Quick overview of Intel’s Neural Processing Unit (NPU)#
The Intel NPU is an AI accelerator integrated into Intel Core Ultra processors, characterized by a unique architecture comprising compute acceleration and data transfer capabilities. Its compute acceleration is facilitated by Neural Compute Engines, which consist of hardware acceleration blocks for AI operations like Matrix Multiplication and Convolution, alongside Streaming Hybrid Architecture Vector Engines for general computing tasks.
Scalable Multi-Tile Design: The heart of the NPU’s compute acceleration capability lies in its scalable tiled based architecture known as Neural Compute Engines.
Hardware Acceleration Blocks: These engines are equipped with specific hardware blocks designed to handle AI operations that demand high levels of computation, such as Matrix Multiplication and Convolution.
Streaming Hybrid Architecture: Alongside the dedicated AI operation units, the Neural Compute Engines are built with Streaming Hybrid Architecture Vector Engines (SHAVE). This enables them to perform high-performance parallel computing for general compute needs.
DMA Engines: Direct Memory Access (DMA) engines are integral to the NPU, responsible for moving data efficiently between the system memory DRAM and the software-managed cache.
Memory Management: The incorporation of a built-in device MMU, alongside an IOMMU, allows support for multiple concurrent hardware contexts. This is crucial for maintaining security isolation between these contexts in line with the Microsoft Compute Driver Model (MCDM) architectural standards.
The Role of Software#
While the hardware is undoubtedly advanced, the true “magic” of the Intel NPU is realized through a sophisticated MLIR based compiler. It is through compiler technology that Intel’s NPU reaches its full potential by optimizing and orchestrating AI workloads.
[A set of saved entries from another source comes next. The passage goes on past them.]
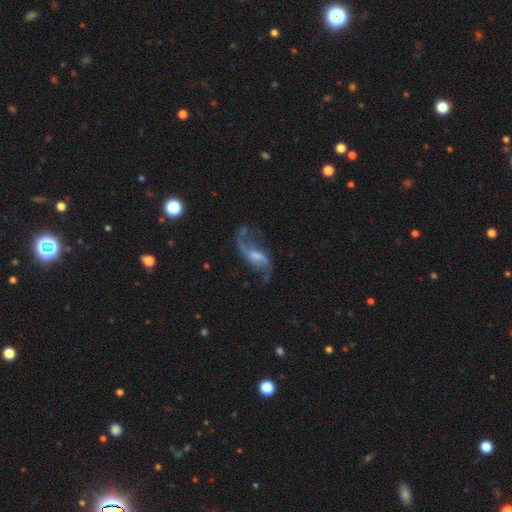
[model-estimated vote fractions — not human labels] This is clearly a featured or disk galaxy (82%). It is clearly not viewed edge-on (93%). Bar: possibly weak (48%). Spiral arm pattern: clearly yes (92%). Spiral arm count: clearly 2 (87%). Spiral winding: clearly loose (83%). Central bulge: marginally moderate (40%). Merging: possibly none (56%).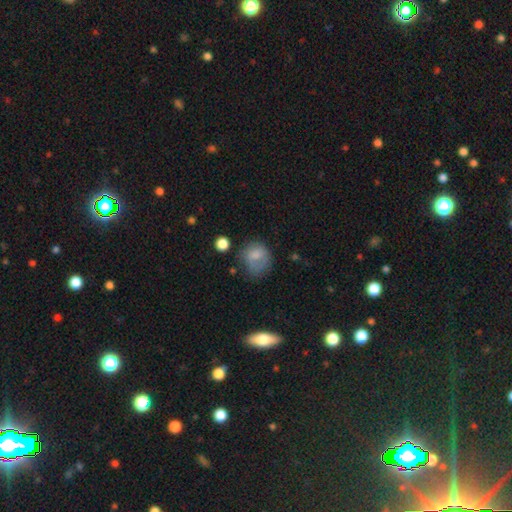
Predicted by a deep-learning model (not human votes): This appears to be a smooth galaxy with no disk features (71%) that is round (67%). Merging: none (42%).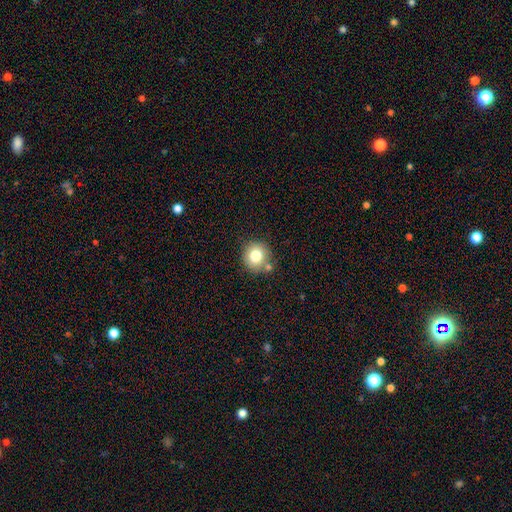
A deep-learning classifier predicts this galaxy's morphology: The model was most divided on "merging": none: 75%, minor disturbance: 12%, merger: 10%, major disturbance: 3%. More confident: how rounded — round (87%); smooth or featured — smooth (80%).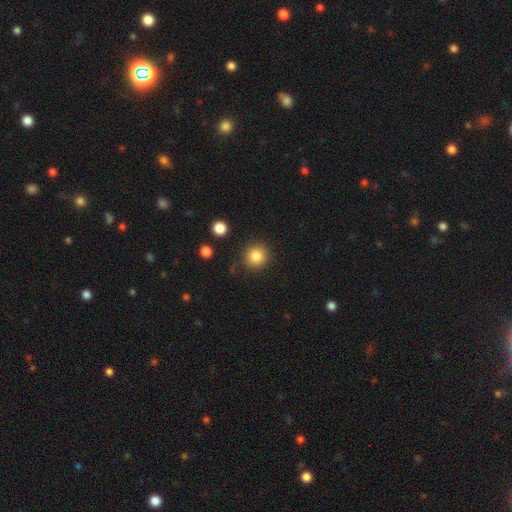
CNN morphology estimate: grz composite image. It shows a smooth galaxy with no disk features (84%) that is round (92%). Merging: none (87%).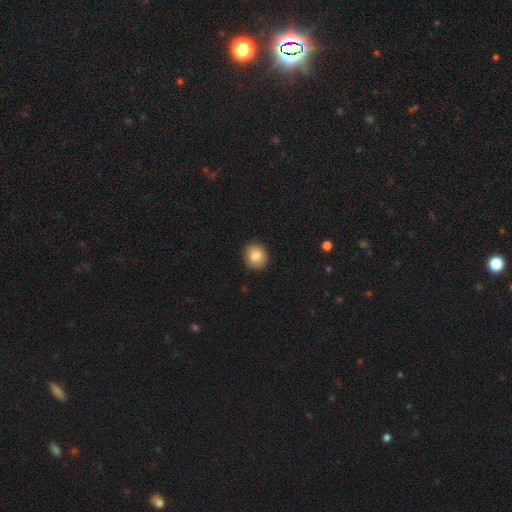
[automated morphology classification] Smooth or featured: smooth — 85% (star or artifact — 8%)
How rounded: round — 72% (in between — 27%)
Merging: none — 90% (minor disturbance — 8%)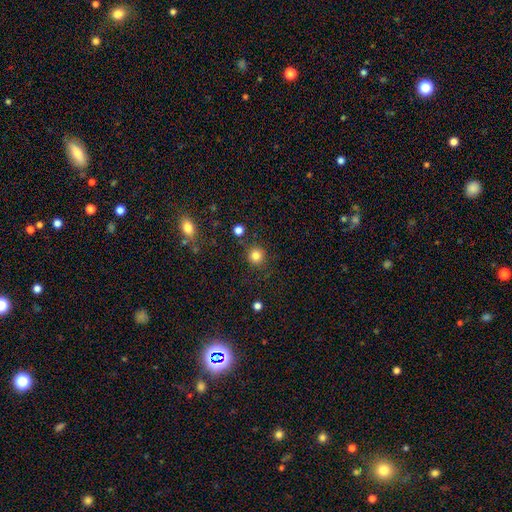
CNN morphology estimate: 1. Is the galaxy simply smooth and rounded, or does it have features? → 83% smooth, 12% star or artifact, 5% featured or disk.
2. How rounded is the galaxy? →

Parallel Workload Execution: The compiler ensures that AI tasks are executed in parallel, directing both compute and data flows in a tiling pattern with built-in and programmable control flows.
Maximizing Compute Utilization: By prioritizing execution primarily out of scratchpad SRAM and reducing the data transfers between SRAM and DRAM, the compiler helps in achieving optimum performance-to-power ratios for AI workloads.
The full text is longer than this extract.